An IBM spokeswoman said the company had “hundreds of clients and partners with active projects” using the Watson technology.

The IBM research project with the Baylor College of Medicine shed some light on both the hurdles and the opportunity for Watson. Its artificial intelligence software may blitz through thousands of scientific papers in minutes, but only after it was trained to identify medical terms, discern concepts and make connections. Mr. Spangler said he spent two years working with the Baylor researchers. The software that brought success was an application based on Watson called the Baylor Knowledge Integration Toolkit or KnIT.

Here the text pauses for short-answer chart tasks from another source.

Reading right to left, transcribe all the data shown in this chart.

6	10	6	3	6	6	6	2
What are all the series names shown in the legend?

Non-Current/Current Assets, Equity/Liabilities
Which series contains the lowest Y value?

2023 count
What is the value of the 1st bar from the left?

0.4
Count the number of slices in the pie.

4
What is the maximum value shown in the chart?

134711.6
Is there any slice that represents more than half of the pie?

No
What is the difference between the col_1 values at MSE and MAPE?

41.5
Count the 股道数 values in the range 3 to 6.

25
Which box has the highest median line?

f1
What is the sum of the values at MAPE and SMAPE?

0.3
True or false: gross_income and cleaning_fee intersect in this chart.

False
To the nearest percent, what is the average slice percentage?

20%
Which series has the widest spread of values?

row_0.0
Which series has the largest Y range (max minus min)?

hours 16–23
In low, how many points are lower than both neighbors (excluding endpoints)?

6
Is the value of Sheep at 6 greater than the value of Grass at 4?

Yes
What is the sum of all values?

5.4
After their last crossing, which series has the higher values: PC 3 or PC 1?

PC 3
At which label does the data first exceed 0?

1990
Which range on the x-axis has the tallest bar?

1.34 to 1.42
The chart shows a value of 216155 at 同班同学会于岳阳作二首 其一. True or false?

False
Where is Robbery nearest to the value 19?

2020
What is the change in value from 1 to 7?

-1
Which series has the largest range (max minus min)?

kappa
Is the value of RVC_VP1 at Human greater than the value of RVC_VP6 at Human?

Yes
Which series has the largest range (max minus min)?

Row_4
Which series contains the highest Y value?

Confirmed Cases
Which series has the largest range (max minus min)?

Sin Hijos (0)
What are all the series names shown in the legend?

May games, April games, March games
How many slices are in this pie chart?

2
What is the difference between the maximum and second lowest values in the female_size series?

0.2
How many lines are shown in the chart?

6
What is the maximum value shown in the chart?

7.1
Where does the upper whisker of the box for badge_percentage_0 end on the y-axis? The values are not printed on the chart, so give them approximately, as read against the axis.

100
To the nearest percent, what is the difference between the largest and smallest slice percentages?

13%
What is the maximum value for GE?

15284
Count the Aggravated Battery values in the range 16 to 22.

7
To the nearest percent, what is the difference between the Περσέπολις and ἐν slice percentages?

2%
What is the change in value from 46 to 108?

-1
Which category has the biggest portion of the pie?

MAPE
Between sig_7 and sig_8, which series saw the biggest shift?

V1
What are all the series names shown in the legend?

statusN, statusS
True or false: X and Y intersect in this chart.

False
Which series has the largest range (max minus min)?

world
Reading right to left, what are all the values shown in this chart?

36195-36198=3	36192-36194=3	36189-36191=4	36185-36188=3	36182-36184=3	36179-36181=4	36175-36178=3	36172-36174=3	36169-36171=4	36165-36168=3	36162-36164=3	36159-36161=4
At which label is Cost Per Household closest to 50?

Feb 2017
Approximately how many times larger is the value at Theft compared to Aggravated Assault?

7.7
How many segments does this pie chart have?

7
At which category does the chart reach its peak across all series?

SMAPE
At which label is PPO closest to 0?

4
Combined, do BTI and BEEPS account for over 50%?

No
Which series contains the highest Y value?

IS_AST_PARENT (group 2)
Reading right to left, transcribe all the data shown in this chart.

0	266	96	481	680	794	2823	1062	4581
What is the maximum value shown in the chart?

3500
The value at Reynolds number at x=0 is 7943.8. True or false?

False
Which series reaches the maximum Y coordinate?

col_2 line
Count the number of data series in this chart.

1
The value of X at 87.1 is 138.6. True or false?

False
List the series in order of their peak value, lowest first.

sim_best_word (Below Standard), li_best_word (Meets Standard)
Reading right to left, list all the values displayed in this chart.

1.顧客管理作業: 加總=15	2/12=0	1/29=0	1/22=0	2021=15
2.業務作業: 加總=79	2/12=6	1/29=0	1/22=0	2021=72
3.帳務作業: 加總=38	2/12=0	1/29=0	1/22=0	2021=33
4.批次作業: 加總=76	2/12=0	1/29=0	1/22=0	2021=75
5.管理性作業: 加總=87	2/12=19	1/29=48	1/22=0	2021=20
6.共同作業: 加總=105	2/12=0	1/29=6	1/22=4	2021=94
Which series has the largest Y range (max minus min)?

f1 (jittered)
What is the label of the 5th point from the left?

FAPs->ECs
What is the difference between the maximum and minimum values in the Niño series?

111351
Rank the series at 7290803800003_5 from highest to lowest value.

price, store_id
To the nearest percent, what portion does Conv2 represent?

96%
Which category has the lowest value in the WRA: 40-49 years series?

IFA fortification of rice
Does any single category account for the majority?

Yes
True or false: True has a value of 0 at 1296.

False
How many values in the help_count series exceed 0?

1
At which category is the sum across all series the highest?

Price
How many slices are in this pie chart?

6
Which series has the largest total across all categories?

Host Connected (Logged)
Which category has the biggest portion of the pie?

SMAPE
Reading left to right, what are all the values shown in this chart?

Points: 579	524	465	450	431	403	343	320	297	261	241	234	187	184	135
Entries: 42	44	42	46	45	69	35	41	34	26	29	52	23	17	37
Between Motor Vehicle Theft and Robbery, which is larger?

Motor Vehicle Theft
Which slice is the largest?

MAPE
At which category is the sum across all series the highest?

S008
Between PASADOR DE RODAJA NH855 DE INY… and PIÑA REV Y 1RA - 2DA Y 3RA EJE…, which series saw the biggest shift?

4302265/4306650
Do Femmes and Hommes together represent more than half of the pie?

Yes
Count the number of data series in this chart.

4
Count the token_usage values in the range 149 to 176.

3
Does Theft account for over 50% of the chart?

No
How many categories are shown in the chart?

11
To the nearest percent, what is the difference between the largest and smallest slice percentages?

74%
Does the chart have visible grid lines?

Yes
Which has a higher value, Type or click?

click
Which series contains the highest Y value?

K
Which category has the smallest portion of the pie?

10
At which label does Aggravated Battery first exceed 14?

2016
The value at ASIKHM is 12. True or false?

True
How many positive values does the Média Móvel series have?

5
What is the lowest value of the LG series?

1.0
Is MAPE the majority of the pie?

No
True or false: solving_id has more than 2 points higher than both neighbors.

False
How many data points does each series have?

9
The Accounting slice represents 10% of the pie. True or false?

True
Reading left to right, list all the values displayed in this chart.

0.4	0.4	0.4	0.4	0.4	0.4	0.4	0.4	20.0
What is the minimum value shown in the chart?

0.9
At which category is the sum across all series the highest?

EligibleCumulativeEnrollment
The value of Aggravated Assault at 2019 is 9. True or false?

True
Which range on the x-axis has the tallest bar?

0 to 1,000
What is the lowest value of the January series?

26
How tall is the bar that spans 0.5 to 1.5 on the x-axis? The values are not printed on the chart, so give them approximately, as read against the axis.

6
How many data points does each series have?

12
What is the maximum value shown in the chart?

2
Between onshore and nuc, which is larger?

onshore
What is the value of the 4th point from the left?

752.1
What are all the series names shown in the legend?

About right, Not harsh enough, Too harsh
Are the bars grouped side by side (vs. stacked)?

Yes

Proof-of-concept projects like the one with Baylor are always time-consuming. The goal, though, is that what is learned on early projects can be translated to code that is used again and again. Mr. Gordon, the IBM strategist, is confident that Watson can scale up in “co-creation projects with clients that can transform an industry.”

Watson’s quiz-show triumph gave many people the impression that the technology was a general-purpose artificial intelligence, which could be applied to any field. IBM’s early marketing communication did nothing to dampen that enthusiasm. But while Watson 1.0 had general properties, it was designed to win at “Jeopardy!”

Could some version of the Watson technology — now a cloud service instead of a hulking computer — be adapted to technically daunting tasks with the potential for a significant payoff in insights and dollars?

“That question pinpoints our key challenge,” Mr. Spangler observed. And the progress shown in the protein-identification project, he added, suggests that the answer may be yes. “This is what makes me most excited,” Mr. Spangler said.